Compare with Euclidean distance: sqrt(a² + b²). The square root is where the float creeps in. You can't compute sqrt(2) exactly in floating point. But a² - ab + b² for (a, b) = (1, 0) is just 1. No sqrt needed. No approximation.
Square grid (Z²)
4 neighbors. Euclidean distance needs sqrt(a²+b²). Rotating 45° leaves the lattice. Distance comparisons require float epsilon.
Hex grid (Eisenstein)
6 neighbors. Norm is a²-ab+b² — pure integer. Rotating 60° stays on the lattice. Distance comparisons are integer comparisons.
The Disk Formula
How many hex grid points fit within distance R of the origin? Exactly 3R² + 3R + 1. This is a proven formula. At R=36, that's 3,997 exact vertices. At R=1000, it's 3,003,001.

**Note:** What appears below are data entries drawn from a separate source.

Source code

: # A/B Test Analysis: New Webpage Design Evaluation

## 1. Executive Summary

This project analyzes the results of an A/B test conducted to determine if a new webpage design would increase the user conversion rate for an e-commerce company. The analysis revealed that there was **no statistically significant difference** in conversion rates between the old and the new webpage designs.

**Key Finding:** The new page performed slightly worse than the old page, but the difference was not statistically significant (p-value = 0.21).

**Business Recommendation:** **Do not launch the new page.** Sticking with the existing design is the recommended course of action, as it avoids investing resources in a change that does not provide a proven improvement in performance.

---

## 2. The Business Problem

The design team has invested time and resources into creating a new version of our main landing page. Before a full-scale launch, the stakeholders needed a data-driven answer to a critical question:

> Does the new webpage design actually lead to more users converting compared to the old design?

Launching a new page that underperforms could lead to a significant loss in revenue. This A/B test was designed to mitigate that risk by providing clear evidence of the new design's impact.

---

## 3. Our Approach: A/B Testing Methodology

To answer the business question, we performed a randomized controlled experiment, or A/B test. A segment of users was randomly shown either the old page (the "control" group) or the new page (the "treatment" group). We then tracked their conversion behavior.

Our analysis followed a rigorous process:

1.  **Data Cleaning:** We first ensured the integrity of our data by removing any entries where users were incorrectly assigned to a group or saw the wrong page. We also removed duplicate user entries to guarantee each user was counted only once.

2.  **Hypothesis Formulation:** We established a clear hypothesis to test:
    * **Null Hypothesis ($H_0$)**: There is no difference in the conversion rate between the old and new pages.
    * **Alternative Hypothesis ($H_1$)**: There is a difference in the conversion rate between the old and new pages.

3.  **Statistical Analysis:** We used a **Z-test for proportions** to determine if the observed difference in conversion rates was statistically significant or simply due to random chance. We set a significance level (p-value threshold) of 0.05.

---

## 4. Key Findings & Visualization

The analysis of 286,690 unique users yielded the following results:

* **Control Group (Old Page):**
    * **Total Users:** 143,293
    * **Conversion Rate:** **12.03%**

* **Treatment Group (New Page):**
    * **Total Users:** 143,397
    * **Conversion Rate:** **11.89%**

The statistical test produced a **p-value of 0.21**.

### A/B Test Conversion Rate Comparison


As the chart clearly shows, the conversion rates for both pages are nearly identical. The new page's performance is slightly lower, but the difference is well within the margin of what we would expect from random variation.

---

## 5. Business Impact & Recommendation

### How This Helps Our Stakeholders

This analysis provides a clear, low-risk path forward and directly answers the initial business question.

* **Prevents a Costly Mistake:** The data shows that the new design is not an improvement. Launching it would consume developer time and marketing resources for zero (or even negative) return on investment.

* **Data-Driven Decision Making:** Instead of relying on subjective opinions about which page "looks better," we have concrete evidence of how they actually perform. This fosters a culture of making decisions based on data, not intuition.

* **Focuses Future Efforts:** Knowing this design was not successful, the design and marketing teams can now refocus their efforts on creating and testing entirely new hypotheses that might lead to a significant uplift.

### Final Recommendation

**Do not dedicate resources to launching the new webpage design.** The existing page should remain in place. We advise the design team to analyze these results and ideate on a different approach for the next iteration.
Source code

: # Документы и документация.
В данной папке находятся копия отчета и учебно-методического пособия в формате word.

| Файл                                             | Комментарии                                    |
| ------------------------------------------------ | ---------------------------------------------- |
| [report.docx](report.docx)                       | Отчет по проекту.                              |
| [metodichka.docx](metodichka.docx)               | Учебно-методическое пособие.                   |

The library iterates these points in cache-friendly order. No allocation. No hash map. Just a tight loop over a known set of integers.
The Numbers
Real benchmarks from the eisenstein-bench suite. Same hardware, same compiler, fair comparison.

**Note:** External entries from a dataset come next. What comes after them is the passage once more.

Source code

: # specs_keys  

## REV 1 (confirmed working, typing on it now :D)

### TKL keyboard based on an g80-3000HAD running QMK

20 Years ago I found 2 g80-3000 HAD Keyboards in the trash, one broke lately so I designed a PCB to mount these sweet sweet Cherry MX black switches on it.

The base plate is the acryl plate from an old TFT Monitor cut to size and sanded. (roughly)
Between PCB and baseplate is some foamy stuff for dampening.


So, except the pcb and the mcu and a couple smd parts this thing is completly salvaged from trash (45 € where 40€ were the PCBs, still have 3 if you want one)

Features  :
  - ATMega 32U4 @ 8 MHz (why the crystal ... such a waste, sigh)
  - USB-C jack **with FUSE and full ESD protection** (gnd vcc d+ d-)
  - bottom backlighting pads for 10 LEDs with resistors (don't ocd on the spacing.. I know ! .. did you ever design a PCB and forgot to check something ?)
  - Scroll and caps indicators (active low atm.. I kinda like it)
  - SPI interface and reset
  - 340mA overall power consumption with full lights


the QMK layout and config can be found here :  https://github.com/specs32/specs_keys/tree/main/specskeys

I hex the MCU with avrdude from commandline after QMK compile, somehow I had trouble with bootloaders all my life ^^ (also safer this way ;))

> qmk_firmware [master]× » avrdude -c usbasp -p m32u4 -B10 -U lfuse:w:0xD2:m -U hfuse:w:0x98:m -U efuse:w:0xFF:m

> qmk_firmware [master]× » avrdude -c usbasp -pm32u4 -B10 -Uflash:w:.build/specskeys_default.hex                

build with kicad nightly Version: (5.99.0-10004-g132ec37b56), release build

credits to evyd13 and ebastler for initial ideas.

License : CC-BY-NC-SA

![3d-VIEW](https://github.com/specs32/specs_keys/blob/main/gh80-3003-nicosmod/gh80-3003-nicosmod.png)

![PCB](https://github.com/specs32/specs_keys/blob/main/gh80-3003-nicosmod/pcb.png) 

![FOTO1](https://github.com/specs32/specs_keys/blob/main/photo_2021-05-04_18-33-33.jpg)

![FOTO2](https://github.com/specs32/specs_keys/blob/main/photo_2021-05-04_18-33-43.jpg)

| Operation | E12 | Float64 | Notes |
|---|---|---|---|
| Norm | 1 ns | 3.3 ns | E12 is 3.3× faster (no sqrt) |
| 60° Rotation | 2 ns | 12 ns | Float needs sin+cos lookup |
| Equality | 1 compare | 4 bytes + epsilon | E12: just (a,b) == (c,d) |
| Drift after 10K rotations | 0.000 | ~10⁻¹⁵ | Float drift is small here because 60° has "nice" trig values |
Note: The float drift looks small because 60° rotations happen to have clean trig values. For arbitrary angles, drift is much worse. E12 doesn't have "nice" vs "ugly" angles — every rotation in its lattice is exact.
Data Cost Per Fix
| Type | Bytes per fix | Relative | Exact? |
|---|---|---|---|
| E12 (two i32) | 4 | 1× | yes |
| F32 (two f32) | 8 | 2× | no |
| F64 (two f64) | 16 | 4× | no |
At 1,000 fixes per second on a cellular modem:
- E12: 4 KB/s
- F32: 8 KB/s
- F64: 16 KB/s
On a satellite link at $1/MB, E12 saves $43K/year vs F64. But the real cost isn't money — it's that F64 still isn't exact.
What Doesn't Work
Some things we tried didn't pan out. We publish negative results alongside the positive ones — here are the biggest misses:
- FP16 (half precision) — unsafe past norm 2048. Not enough mantissa bits for the integer range we need.
- Tensor cores — barely help. The operations don't map well to matrix multiply.
- Bank padding — counterproductive on modern GPUs. The access patterns are already cache-friendly.
- Intent-Holonomy Duality — originally claimed as a theorem. It's false on partial orders. True on total orders (which is what we use in practice). Downgraded to "open problem."
All negative results are documented in the errata page — everything we tried that didn't work, with the data to prove it.
Get Started
cargo add eisenstein
or pip install constraint-theory for Python, npm install @superinstance/polyformalism-a2a for JS
Explore the Ecosystem
Eisenstein integers are one piece of a larger project: SuperInstance builds tools for exact computation where floating-point drift causes real failures. Each tool below builds on the last — follow the chain.
Start here. Zero deps, exact hex arithmetic. cargo add eisenstein
µC needs? 1KB .text, same math. Better yet, use hexgrid-gen to precompute lookup tables for any language.
JavaScript/TypeScript? WASM package gives you the same exact arithmetic.
See for yourself. 5 CLI commands, compare E12 vs F32 vs F64 on your hardware.
We tested everything. 13 property tests, 6 targets, 0 failures.
On ARM? 4× parallel norm in 5 NEON instructions.
Need DO-178C? 26 Coq theorems, 19/31 objectives covered.
Production-grade. 184 tests. cargo add constraint-theory-core
Unified intent vectors, alignment checking, tolerance navigation.
Each link is a standalone repo. Clone any one and try it — no monorepo, no workspace required.
CUDA Benchmarks
We ran 54 GPU experiments on an RTX 4050 (Ada) measuring constraint throughput with Eisenstein integer operations. The results are in constraint-theory-ecosystem. Highlights: INT8×8 achieves 341B constraints/sec, differential testing across 61M inputs produced zero mismatches, and CUDA Graphs gave 18× kernel launch speedup. Full negative results (FP16 unsafe past 2048, tensor cores marginal, bank padding counterproductive) are in the errata page.